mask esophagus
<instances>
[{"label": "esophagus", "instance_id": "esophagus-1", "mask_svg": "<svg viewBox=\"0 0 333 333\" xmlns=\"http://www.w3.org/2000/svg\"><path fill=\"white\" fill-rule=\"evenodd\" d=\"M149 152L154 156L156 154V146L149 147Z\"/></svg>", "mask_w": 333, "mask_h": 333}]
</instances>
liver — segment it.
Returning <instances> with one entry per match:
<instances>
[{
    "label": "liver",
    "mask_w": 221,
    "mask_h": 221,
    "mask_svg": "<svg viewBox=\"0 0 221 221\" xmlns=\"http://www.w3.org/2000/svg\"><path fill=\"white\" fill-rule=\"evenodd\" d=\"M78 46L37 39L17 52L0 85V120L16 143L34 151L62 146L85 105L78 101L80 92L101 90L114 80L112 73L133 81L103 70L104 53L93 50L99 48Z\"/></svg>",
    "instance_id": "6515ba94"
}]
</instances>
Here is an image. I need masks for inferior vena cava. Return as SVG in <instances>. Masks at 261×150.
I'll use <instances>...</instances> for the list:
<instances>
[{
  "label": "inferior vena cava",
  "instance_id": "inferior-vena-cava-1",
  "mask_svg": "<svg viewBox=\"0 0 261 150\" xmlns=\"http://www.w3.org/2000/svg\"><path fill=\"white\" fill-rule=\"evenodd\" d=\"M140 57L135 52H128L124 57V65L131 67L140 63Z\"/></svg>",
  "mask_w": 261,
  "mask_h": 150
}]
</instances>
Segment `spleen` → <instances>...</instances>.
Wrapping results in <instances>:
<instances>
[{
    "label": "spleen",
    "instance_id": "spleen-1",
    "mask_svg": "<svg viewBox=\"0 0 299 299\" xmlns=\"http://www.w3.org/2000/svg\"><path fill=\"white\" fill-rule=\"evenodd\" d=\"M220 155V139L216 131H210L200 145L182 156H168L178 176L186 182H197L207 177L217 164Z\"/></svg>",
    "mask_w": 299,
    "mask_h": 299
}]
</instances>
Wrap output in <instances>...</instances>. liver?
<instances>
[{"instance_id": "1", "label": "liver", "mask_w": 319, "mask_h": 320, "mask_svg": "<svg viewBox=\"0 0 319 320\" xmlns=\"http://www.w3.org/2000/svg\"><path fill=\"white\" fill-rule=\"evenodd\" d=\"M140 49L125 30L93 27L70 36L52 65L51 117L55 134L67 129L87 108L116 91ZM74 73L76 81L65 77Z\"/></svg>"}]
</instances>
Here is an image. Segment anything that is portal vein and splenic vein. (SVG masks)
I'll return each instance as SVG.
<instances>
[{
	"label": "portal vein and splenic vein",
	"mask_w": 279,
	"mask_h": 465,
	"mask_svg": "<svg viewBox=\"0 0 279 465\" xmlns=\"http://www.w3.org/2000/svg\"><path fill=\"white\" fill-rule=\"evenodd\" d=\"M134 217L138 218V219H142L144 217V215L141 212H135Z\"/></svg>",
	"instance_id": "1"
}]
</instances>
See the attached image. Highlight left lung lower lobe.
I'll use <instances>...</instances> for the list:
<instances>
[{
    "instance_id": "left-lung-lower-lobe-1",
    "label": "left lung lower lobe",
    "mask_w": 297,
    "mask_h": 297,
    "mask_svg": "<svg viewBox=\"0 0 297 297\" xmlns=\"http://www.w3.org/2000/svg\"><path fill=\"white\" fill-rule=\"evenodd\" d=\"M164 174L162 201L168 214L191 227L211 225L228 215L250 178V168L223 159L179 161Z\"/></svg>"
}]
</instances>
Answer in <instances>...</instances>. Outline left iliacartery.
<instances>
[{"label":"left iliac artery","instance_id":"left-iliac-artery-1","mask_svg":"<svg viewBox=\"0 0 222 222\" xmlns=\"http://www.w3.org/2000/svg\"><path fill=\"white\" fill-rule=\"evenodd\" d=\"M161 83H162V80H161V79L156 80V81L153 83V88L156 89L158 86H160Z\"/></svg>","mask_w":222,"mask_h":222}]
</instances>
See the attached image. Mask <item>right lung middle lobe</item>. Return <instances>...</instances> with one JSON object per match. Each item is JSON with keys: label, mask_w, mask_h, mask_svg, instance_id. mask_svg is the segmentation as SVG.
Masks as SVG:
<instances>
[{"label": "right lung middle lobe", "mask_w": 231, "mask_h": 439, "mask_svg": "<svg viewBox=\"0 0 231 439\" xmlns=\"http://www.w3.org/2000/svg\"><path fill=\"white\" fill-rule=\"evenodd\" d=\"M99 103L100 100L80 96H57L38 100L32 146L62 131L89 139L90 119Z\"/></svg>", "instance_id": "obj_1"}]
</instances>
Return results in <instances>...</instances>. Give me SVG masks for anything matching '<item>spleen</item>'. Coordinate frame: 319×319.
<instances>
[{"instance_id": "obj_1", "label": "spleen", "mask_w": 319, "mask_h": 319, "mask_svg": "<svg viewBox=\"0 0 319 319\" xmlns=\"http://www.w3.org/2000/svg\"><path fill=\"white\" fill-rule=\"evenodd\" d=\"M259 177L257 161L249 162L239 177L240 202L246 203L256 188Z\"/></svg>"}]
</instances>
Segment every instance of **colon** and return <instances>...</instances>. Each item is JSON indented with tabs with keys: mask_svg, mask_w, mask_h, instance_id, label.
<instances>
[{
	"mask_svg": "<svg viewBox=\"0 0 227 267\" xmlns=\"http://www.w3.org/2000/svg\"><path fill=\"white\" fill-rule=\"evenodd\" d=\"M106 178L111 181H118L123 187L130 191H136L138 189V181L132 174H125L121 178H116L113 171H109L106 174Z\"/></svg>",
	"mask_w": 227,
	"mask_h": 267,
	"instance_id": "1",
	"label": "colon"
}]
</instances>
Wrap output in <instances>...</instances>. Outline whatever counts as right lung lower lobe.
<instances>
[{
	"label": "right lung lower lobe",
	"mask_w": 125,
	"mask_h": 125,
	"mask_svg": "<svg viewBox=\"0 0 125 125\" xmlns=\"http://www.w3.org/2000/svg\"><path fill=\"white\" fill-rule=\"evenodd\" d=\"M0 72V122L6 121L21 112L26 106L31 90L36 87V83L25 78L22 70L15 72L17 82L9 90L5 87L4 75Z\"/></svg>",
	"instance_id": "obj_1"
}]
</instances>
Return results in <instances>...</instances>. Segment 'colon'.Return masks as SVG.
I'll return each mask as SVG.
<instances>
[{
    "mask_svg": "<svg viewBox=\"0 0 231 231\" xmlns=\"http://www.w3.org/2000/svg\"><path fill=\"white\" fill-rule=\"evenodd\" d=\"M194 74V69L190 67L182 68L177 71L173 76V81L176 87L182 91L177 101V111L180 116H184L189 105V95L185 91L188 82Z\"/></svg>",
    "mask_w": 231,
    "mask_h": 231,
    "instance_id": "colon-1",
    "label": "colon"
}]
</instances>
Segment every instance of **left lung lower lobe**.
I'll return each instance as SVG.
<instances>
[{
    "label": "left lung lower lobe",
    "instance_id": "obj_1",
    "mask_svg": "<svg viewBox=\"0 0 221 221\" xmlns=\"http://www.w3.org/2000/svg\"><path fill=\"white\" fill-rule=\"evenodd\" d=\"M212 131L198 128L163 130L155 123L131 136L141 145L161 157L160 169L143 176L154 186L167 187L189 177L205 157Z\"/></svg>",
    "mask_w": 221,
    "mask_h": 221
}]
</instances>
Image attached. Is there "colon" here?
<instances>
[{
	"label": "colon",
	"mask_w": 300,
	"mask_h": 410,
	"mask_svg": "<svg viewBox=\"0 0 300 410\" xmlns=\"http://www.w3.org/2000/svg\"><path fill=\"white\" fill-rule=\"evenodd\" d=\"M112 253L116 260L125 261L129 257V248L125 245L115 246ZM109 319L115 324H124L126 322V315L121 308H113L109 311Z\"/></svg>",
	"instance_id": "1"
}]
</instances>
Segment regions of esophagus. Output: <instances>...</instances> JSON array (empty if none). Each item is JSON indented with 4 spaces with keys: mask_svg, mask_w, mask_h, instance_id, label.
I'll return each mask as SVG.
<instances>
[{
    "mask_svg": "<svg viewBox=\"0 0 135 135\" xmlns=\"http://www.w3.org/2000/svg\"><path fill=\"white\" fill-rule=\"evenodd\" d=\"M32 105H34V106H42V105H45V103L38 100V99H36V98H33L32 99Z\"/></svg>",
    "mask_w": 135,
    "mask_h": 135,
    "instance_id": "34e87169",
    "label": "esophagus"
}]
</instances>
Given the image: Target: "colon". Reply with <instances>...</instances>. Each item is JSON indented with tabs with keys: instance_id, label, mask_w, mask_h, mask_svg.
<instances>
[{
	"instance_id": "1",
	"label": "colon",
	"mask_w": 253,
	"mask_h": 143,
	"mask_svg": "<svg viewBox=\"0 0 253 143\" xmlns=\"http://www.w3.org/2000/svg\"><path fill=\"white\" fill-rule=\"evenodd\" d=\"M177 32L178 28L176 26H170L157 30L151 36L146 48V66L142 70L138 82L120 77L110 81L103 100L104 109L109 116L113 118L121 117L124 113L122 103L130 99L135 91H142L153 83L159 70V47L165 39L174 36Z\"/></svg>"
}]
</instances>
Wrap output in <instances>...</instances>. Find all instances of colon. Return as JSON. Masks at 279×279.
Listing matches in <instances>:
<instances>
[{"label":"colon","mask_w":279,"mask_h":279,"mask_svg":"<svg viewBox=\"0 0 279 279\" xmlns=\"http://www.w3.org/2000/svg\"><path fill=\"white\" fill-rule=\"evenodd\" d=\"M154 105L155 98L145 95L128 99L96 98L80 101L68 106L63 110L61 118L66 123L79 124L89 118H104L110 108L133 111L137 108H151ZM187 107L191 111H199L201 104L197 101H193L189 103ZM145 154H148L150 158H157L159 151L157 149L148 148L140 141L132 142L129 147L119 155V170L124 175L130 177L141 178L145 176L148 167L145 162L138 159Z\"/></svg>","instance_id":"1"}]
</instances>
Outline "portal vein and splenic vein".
═══
### Exercice court
Affichez toutes les lignes des entrées ci-dessus où figure le mot « vena ». Tenez compte des majuscules et des minuscules.

### Réponse rédigée
Here is an image. I need masks for inferior vena cava. Return as SVG in <instances>. Masks at 261×150.
  "label": "inferior vena cava",
  "instance_id": "inferior-vena-cava-1",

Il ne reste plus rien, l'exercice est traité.